Picture by Elsie esq.
What would the late Mark Weiser — who coined calm technology — have thought about the iPhone? I guess we will never know. But with the iPhone, iPad and their positive collateral effects in place I have good hopes. And it just might be at the cost of the PC. 30 years of effort has brought us Ubuntu, Windows 7 and Snow Leopard. But sadly we still need to install programs, type everything thrice ourselves, and for many folks it still incorporates a whole room!
After yesterday’s goodbye from Spolsky I’ve read today that Alex Payne (engineer at Twitter) also quits blogging for the time being. His rationale:
Lately, I’ve found the cathartic returns from blog-format writing to be diminishing. The ideas I’m trying to express never really get put to rest in my head when I write, now. Instead, they spark whole conversations that I never intended to start in the first place, conversations that leech precious time and energy while contributing precious little back.
Even-though the reasons for Payne are distinctly different from Spolsky, it might be the start of more people second thinking blogging and its (im)balance between input and desired result. Since I personally have no idea where this mostly Paste-stuff-blog is going, there is also no need to stop it just yet. Unless people start asking me to stop.

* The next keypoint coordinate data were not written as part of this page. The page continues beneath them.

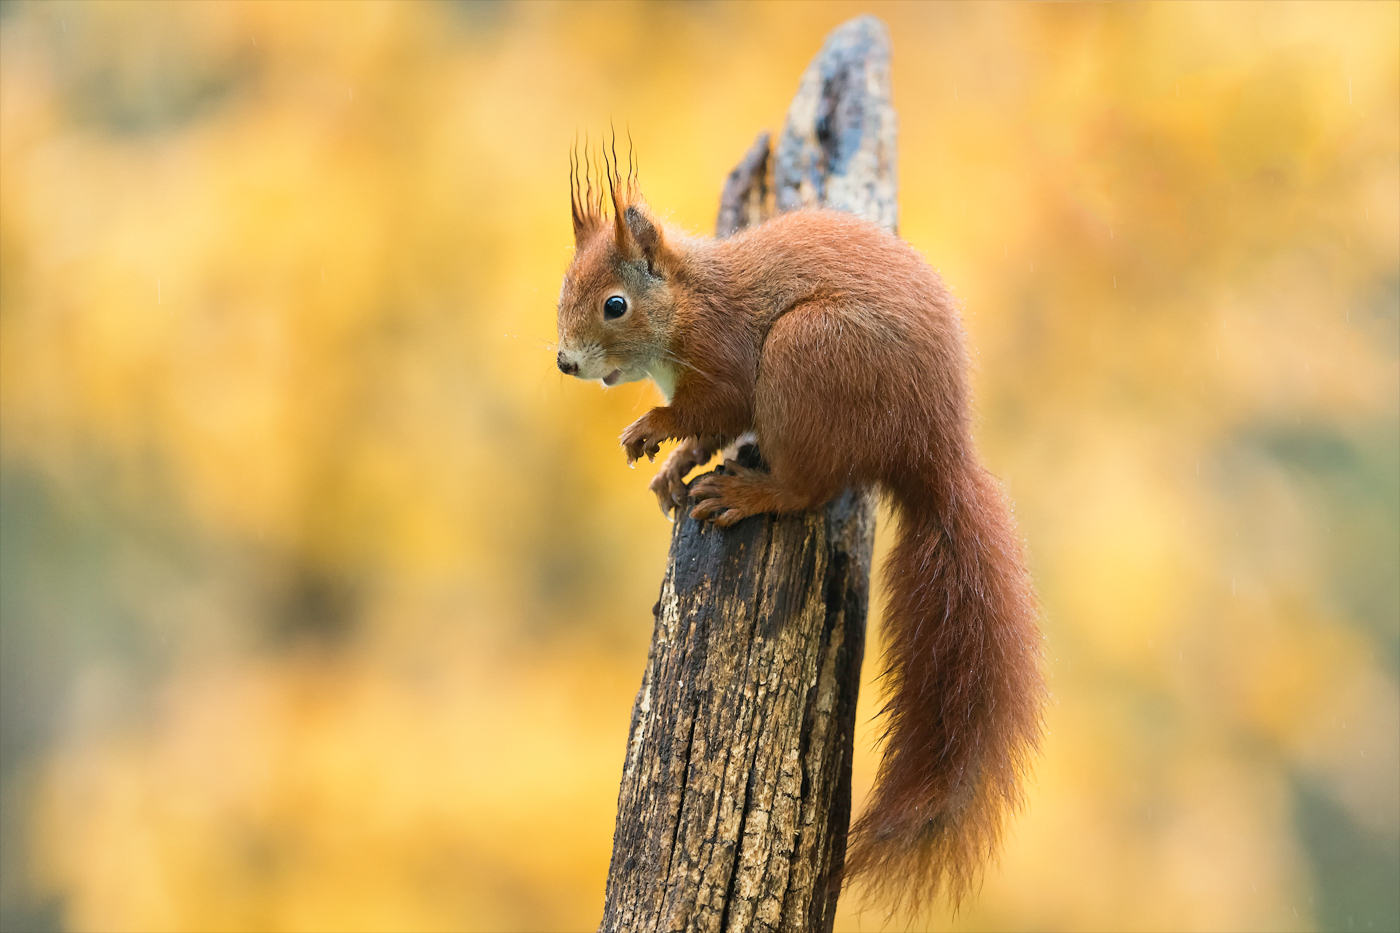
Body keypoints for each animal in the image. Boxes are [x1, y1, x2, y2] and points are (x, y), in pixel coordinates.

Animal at [551, 154, 1047, 907]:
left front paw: (652, 431)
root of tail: (930, 446)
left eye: (614, 304)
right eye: (564, 288)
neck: (688, 303)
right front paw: (672, 468)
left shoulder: (725, 359)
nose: (566, 362)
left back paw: (750, 491)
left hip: (807, 356)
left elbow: (714, 409)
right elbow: (709, 432)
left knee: (810, 489)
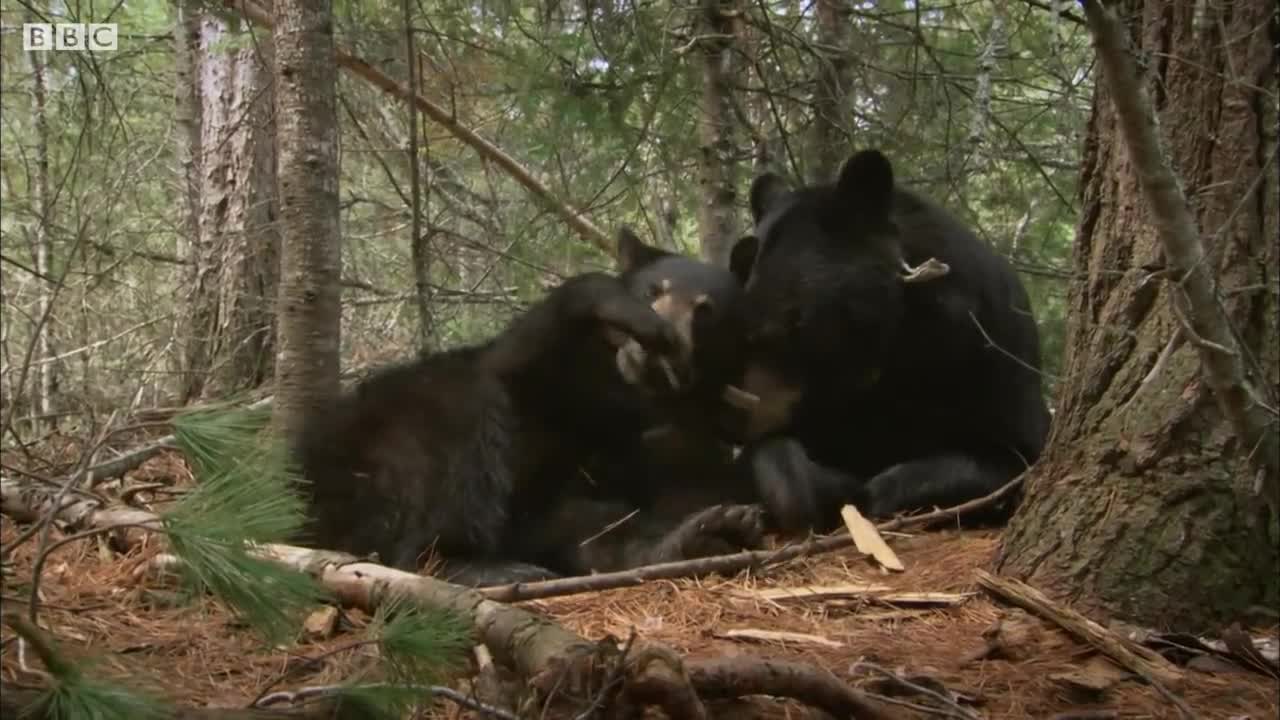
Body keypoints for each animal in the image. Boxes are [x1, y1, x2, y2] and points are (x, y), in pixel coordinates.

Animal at [298, 226, 757, 586]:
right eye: (652, 290)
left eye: (705, 310)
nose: (660, 346)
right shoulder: (546, 374)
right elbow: (528, 343)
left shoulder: (682, 445)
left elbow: (649, 506)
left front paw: (701, 527)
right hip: (393, 440)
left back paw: (711, 532)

Joel Spolsky founder of Fog Creek software and blogger at Joel on Software is quiting blogging with a modest marketing campaign. Perhaps he is right, perhaps he is wrong. I personally appreciated his blog even-though his articles were often print-quality level. Like a true blogger he says goodbye with an insightful personal post with some important lessons:
To really work, Sierra observed, an entrepreneur’s blog has to be about something bigger than his or her company and his or her product. This sounds simple, but it isn’t. It takes real discipline to not talk about yourself and your company. Blogging as a medium seems so personal, and often it is. But when you’re using a blog to promote a business, that blog can’t be about you, Sierra said. It has to be about your readers, who will, it’s hoped, become your customers. It has to be about making them awesome.
But…
Once I had built an audience among programmers, enough of them turned into customers that I was able to get my bootstrapped company off the ground. The audience was so precisely defined that products we tried to make that weren’t specifically for programmers pretty much flopped. They were great products, but they just weren’t for programmers, and we didn’t have a way to market them effectively to nonprogrammers.

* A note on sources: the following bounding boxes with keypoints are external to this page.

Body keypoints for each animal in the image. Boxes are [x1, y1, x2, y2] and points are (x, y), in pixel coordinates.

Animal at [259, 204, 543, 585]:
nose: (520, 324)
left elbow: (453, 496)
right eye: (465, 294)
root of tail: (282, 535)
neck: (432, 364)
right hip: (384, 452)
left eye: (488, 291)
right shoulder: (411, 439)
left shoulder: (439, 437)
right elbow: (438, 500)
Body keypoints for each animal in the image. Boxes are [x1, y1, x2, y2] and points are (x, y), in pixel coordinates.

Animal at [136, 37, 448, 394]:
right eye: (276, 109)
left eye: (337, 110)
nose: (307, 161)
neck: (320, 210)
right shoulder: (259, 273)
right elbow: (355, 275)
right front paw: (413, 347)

Interesting RFS (request for startups) by YCombinator for iPad Applications:
Programmers may never want a computer they don’t control, but ordinary people just want something cheap that works. And that’s how the iPad will seem to them. Many will never make a conscious decision to switch. They’ll get an iPad as well, then find they use their Windows machine less and less. When it dies they won’t replace it.

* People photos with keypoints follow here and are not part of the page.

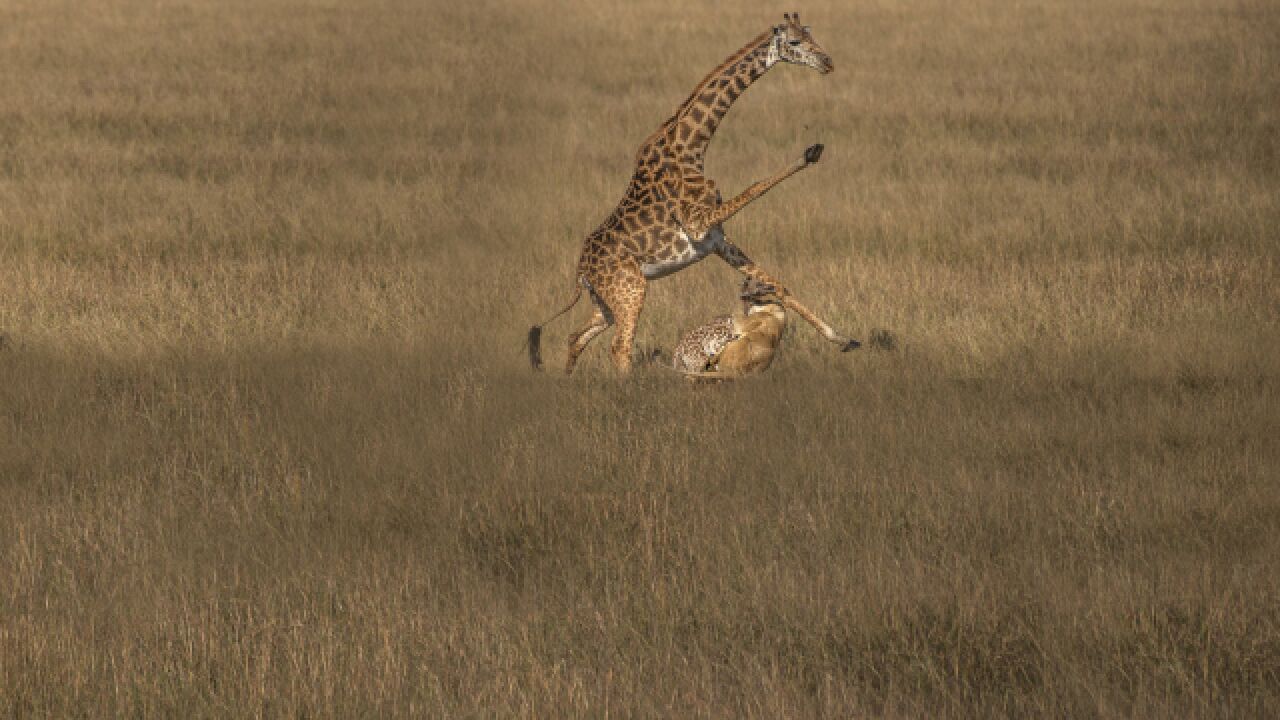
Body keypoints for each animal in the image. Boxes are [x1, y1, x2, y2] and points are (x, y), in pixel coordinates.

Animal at [529, 12, 860, 376]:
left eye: (811, 34)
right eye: (795, 41)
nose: (828, 62)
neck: (691, 147)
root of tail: (581, 272)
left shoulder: (716, 240)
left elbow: (778, 284)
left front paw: (844, 339)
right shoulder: (700, 225)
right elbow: (755, 186)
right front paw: (809, 153)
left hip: (606, 301)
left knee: (577, 336)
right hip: (631, 290)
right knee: (619, 347)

Behavioral economist and Nobel laureate Daniel Kahneman gives a TED-talk on the difference in perception of happiness between the experiencing self (the temporal aspect) and the remembering self (the reflective aspect).
Lets hope some of Kahneman’s research finds its ways into our governments policies. It could fill part of the huge gap a perverse fixation of economic growth has given our current society. I believe well-being and happiness should be considered seriously in any modern civil society.
Hat tip to @yoldaanderkor.
Haven’t seen this one yet, but I like the pitch. I presume Art & Copy is mostly about advertising and where marketeers get their constant inspiration from. There is a screening in Amsterdam later this week in the SMART Project space.
YouTube is a true marvel of an alternative storytelling mechanism. You start with one video and you yourself determine how the plot continues. I’ve pasted a storyline of myself:
Sunglass Catch
“Catching Glasses” Explanation
Gondry Shoes
And so each person creates his/her own story — no director required. Not surprising one of YouTube greatest innovation is the related video-feature.